Export query results to files. Add an output object to write instead of returning data.

Basic Write

{
  "query": "SELECT * FROM 'raw.csv' WHERE status = 'active'",
  "output": {
    "path": "D:/output/filtered.parquet",
    "format": "parquet"
  }
}

Write with Options

{
  "query": "SELECT *, YEAR(date) as year, MONTH(date) as month FROM 'events.csv'",
  "output": {
    "path": "D:/output/events/",
    "format": "parquet",
    "options": {
      "compression": "zstd",
      "partition_by": ["year", "month"],
      "overwrite": true
    }
  }
}

Output Formats

Format	Options
`parquet`	`compression` (zstd/snappy/gzip/lz4), `partition_by`, `row_group_size`
`csv`	`header` (default: true), `delimiter`, `compression`, `partition_by`
`json`	`array` (true=JSON array, false=newline-delimited)

Write Response

Response includes verification info - no need for follow-up queries:

{
  "success": true,
  "output_path": "D:/output/events/",
  "format": "parquet",
  "rows_written": 15234,
  "files_created": ["D:/output/events/year=2023/data_0.parquet", "..."],
  "total_size_bytes": 5678901,
  "duration_ms": 1234
}

Overwrite Protection

By default, existing files are not overwritten. Set options.overwrite: true to allow.

Request/Response Format

Request

{
  "query": "SQL statement",
  "sources": [...],
  "output": {"path": "...", "format": "..."},
  "options": {"max_rows": 200, "format": "markdown"},
  "secrets_file": "path/to/secrets.yaml"
}

Query Mode Options

max_rows: Maximum rows to return (default: 200)
max_bytes: Maximum response size (default: 200000)
format: markdown (default), json, records, or csv

Query Mode Response (markdown)

| column1 | column2 |
|---|---|
| value1 | value2 |

Query Mode Response (json)

{
  "schema": [{"name": "col1", "type": "INTEGER"}],
  "rows": [[1, "value"]],
  "truncated": false,
  "warnings": [],
  "error": null
}

Source Types

File (auto-detects CSV, Parquet, JSON, Excel)

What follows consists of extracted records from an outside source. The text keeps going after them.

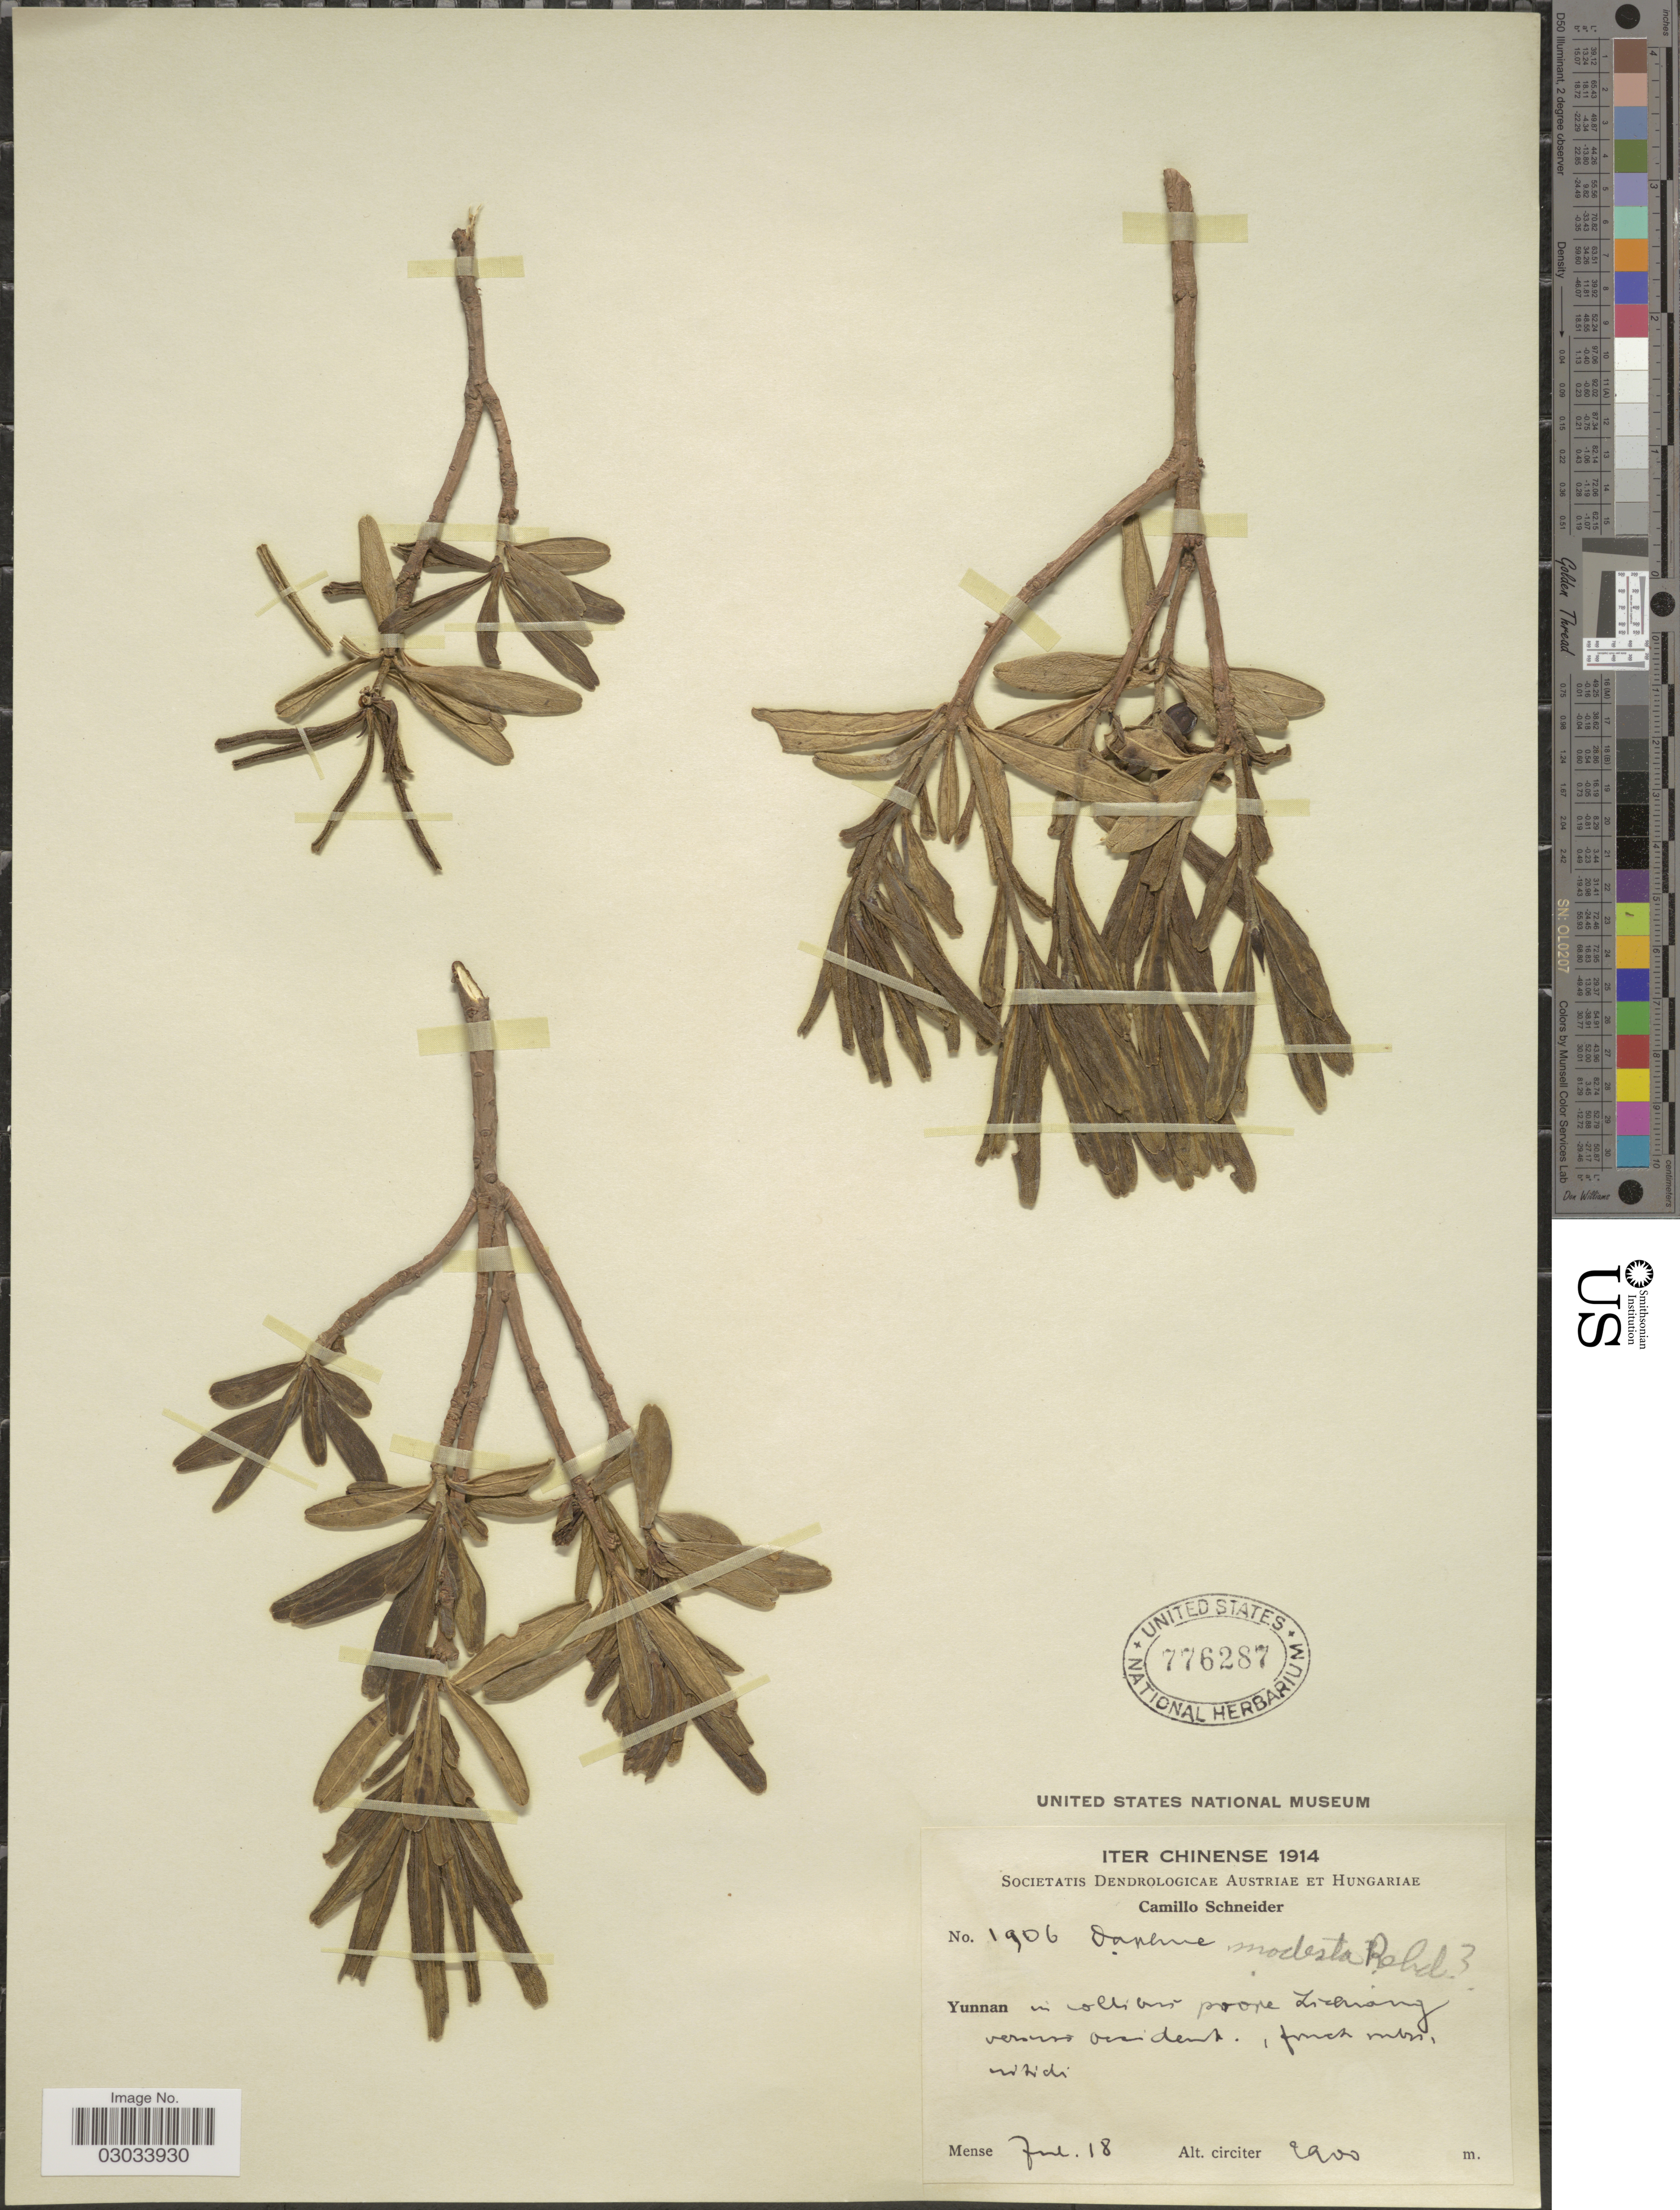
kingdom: Plantae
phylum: Tracheophyta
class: Magnoliopsida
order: Malvales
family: Thymelaeaceae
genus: Daphne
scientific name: Daphne modesta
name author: Rehder in Sarg.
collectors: C. K. Schneider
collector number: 1906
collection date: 1914-06-18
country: China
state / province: Yunnan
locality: In collibus prope Lichiang versus occident.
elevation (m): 2900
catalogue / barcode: US 776287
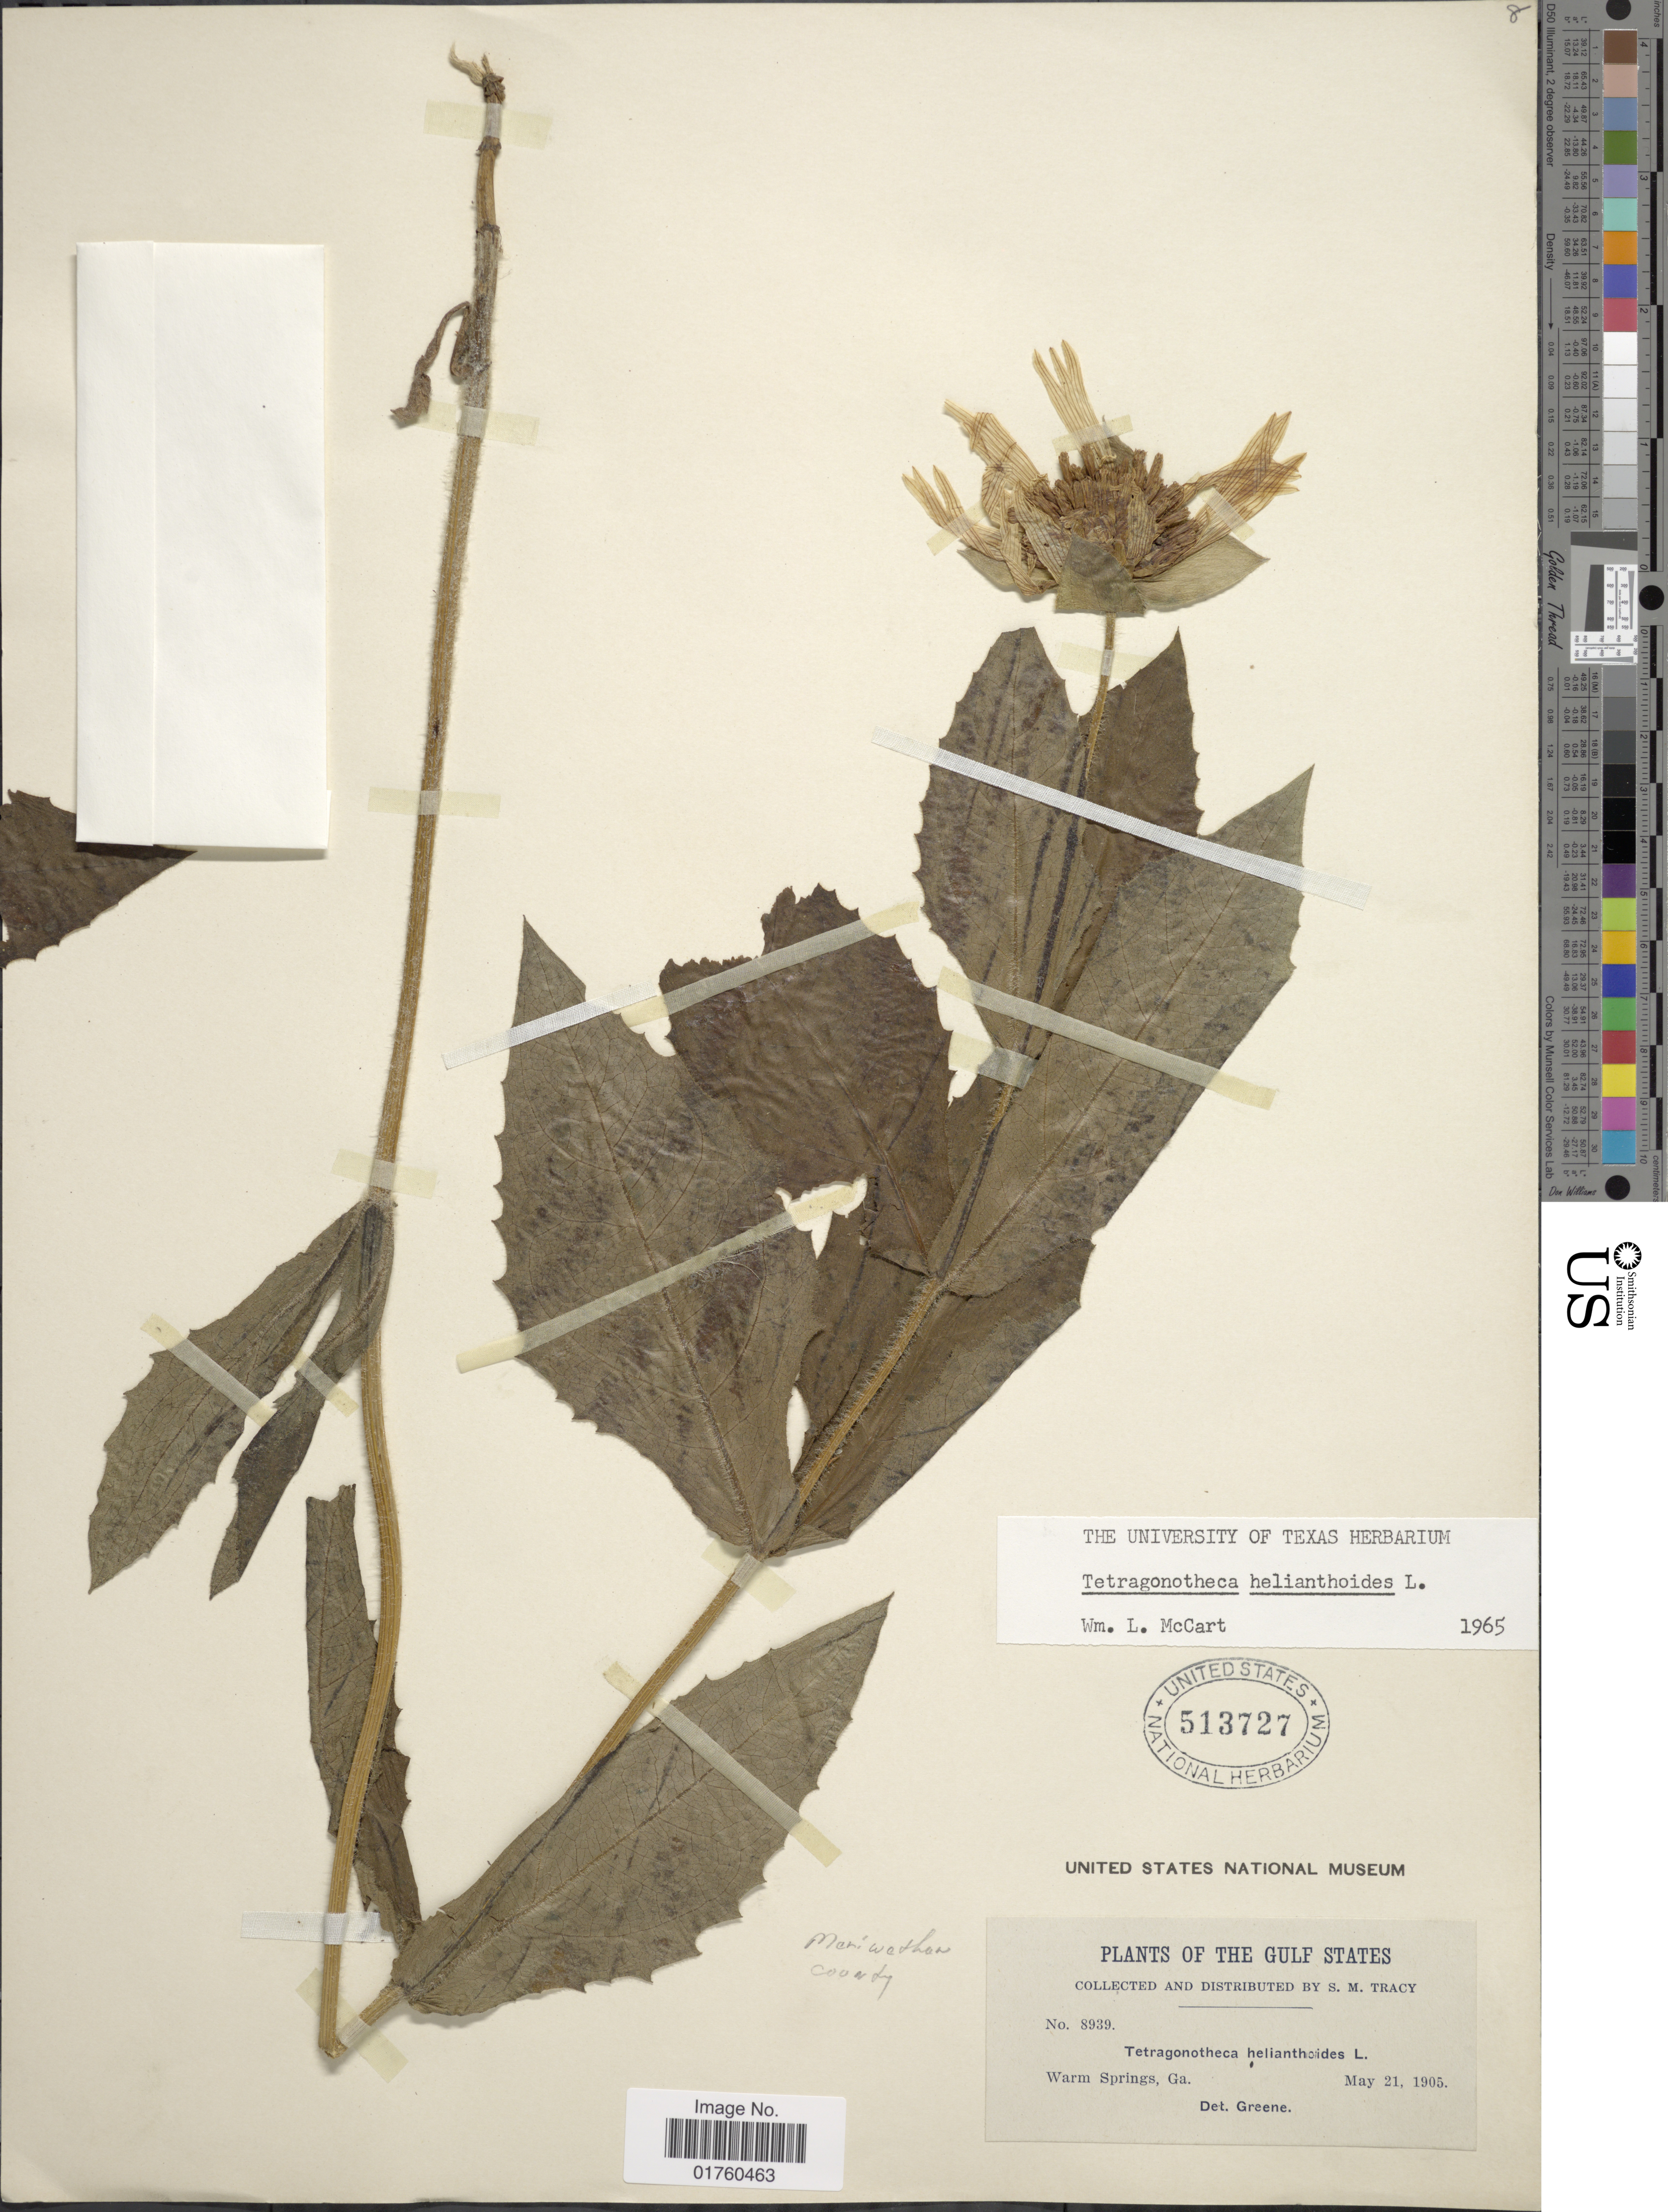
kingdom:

{"type": "file", "alias": "data", "path": "/path/to/file.csv"}

Glob patterns: {"path": "/logs/**/*.parquet"}

Custom delimiter: {"path": "/data/file.csv", "delimiter": "|"}

PostgreSQL

{
  "type": "postgres", "alias": "users",
  "host": "host", "port": 5432, "database": "db",
  "user": "user", "password": "pass",
  "schema": "public", "table": "users"
}

MySQL

{
  "type": "mysql", "alias": "orders",
  "host": "host", "port": 3306, "database": "db",
  "user": "user", "password": "pass", "table": "orders"
}

SQLite

{"type": "sqlite", "alias": "data", "path": "/path/to/db.sqlite", "table": "tablename"}

S3

{
  "type": "s3", "alias": "logs",
  "url": "s3://bucket/path/*.parquet",
  "aws_region": "us-east-1",
  "aws_access_key_id": "...", "aws_secret_access_key": "..."
}

Transformations

See TRANSFORMS.md for advanced patterns including:

PIVOT/UNPIVOT - Reshape data between wide and long formats
Sampling - Random subsets with USING SAMPLE n ROWS or SAMPLE 10%
Dynamic columns - EXCLUDE, REPLACE, COLUMNS('pattern')
Window functions - Running totals, rankings, moving averages
Date/time operations - Extraction, arithmetic, formatting

Quick Examples

-- PIVOT: Convert rows to columns
PIVOT sales ON quarter USING SUM(revenue) GROUP BY region

-- UNPIVOT: Convert columns to rows
UNPIVOT data ON q1, q2, q3, q4 INTO NAME quarter VALUE amount

-- Sampling: Random 10% with reproducible seed
SELECT * FROM large_table USING SAMPLE 10% REPEATABLE(42)

-- Dynamic columns: Exclude sensitive, transform email
SELECT * EXCLUDE (ssn) REPLACE (LOWER(email) AS email) FROM users

Workflow

Inspect schema: DESCRIBE SELECT * FROM 'file.csv'
Preview data: SELECT * FROM 'file.csv' LIMIT 5
Transform: Apply filters, joins, aggregations
Export (optional): Add output to write results

Error Handling

If error is non-null: Check column names, verify paths
If truncated is true: Use more aggregation or filters
If write fails with "exists": Set options.overwrite: true

Secrets

Store credentials securely in YAML. See SECRETS.md for complete documentation.

{
  "query": "SELECT * FROM customers LIMIT 10",
  "secrets_file": "D:/path/to/secrets.yaml",
  "sources": [{
    "type": "postgres", "alias": "customers",
    "secret": "my_postgres", "table": "customers"
  }]
}

Supported: PostgreSQL, MySQL, S3, GCS, Azure, R2, HTTP, HuggingFace, Iceberg, DuckLake.